$2bn PSM expansion plan approved

Published February 2, 2003

ISLAMABAD, Feb 1: The government has approved a major $2 billion expansion programme for the Pakistan Steel Mills to utilise its full production capacity.

Official sources told Dawn that the expansion of the mills would be carried out under a new balancing, modernization, replacement and expansion (BMRE) programme. Under the programme, manpower of the mills would also be doubled.

The sources said that President Gen Pervez Musharraf was given a detailed briefing on Friday by Prime Minister’s Adviser on Finance and senior officials of the Ministry of Industries and Production about the expansion plan of the mills.

The president, who was leaving for Moscow on Sunday on a five-day visit to Russia, sources said, approved the expansion plan to enhance the mill’s production capacity from 1.5 million tons to three million tons.

Similarly, the existing manpower of 13,000 people will also be increased to roughly 26,000 by achieving 100 per cent production capacity of the mills.

The sources said during the president’s visit a Memorandum of Understanding (MoU) would be signed for the expansion of the mills.

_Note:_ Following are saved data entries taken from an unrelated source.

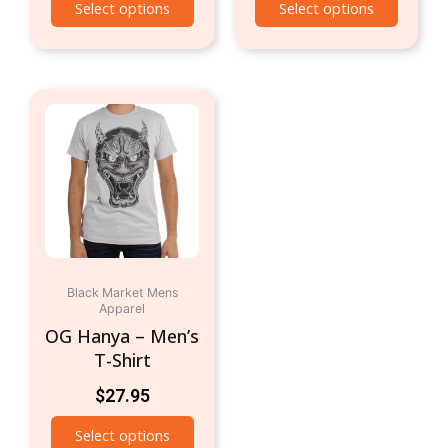
Select options
Select options
This
product
has
multiple
variants.
The
options
may
be
Black Market Mens
Apparel
chosen
OG Hanya – Men’s
on
T-Shirt
the
product
$
27.95
page
Select options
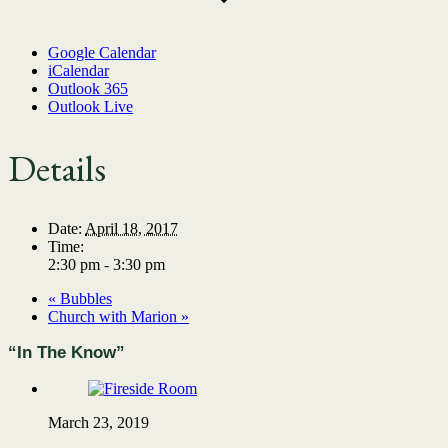
Google Calendar
iCalendar
Outlook 365
Outlook Live
Details
Date:
April 18, 2017
Time:
2:30 pm - 3:30 pm
«
Bubbles
Church with Marion
»
“In The Know”
March 23, 2019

Efforts would also be made to get $95 million Russian soft loan for undertaking the expansion programme.

The government, the sources said, intended to seek the expansion programme of mills on barter basis to avoid spending precious foreign exchange on the project.

“Although we are in a position to spend considerable funds on mills’ expansion, efforts would be made to finalize the deal on a barter basis,” said a source privy to the meeting presided over by the President Gen Pervez Musharraf on Friday.

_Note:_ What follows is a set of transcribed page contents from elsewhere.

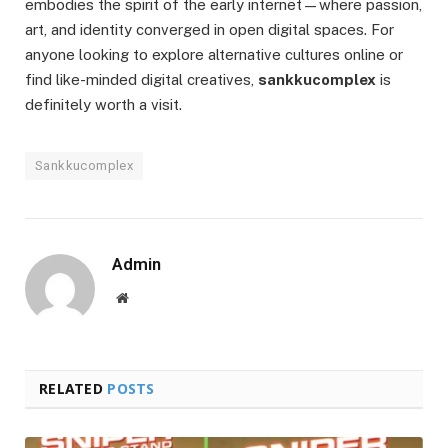
embodies the spirit of the early internet—where passion,
art, and identity converged in open digital spaces. For
anyone looking to explore alternative cultures online or
find like-minded digital creatives,
sankkucomplex
is
definitely worth a visit.
Sankkucomplex
Admin
Website
RELATED
POSTS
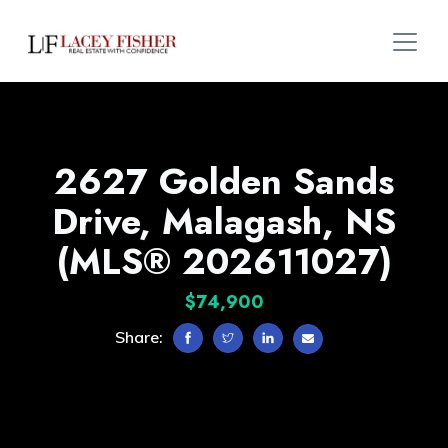
2627 Golden Sands
Drive, Malagash, NS
(MLS® 202611027)
$74,900
Share:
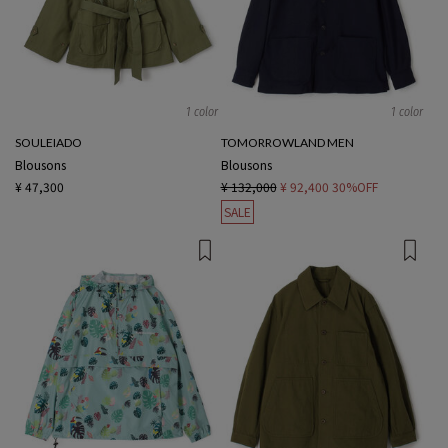
1 color
1 color
SOULEIADO
TOMORROWLAND MEN
Blousons
Blousons
¥ 47,300
¥ 132,000
¥ 92,400
30%OFF
SALE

He said that some of the abandoned Russian machinery and other unutilised equipment would be sought on concessional price for expanding the existing production capacity of the mills.

Pakistan Steel Mills started operating in 1975 at a cost of Rs25 billion against its original cost of Rs15 billion. It started producing pig iron in 1981.

However, the mills still has Rs16 billion liability of commercial banks, although the present management had repaid Rs14.5 billion to the banks.

The sources said that the president had been informed that both the PPP and PML-N governments were responsible for bringing colossal financial losses to the mills.

“When Nawaz Sharif was in power Special Statutory Regulatory Orders (SROs) were introduced to allow import of cheap iron while during Ms Benazir Bhutto’s government suppliers and dealers were allowed to get iron and other materials from the mills on reduced rates,” a source said.

The sources said that the president was also informed that losses worth Rs12 billion had not been reflected in the books of the mills and that the National Accountability Bureau (NAB) did not do anything to recover the money from those who were involved in corruption.

The annual consumption of steel and iron in the country is six million tons. Pakistan Steel Mills is currently producing 1.5 million tons and about one million tons iron and steel is being produced at Gadani, by ship breakers while the rest is imported by paying precious foreign exchange.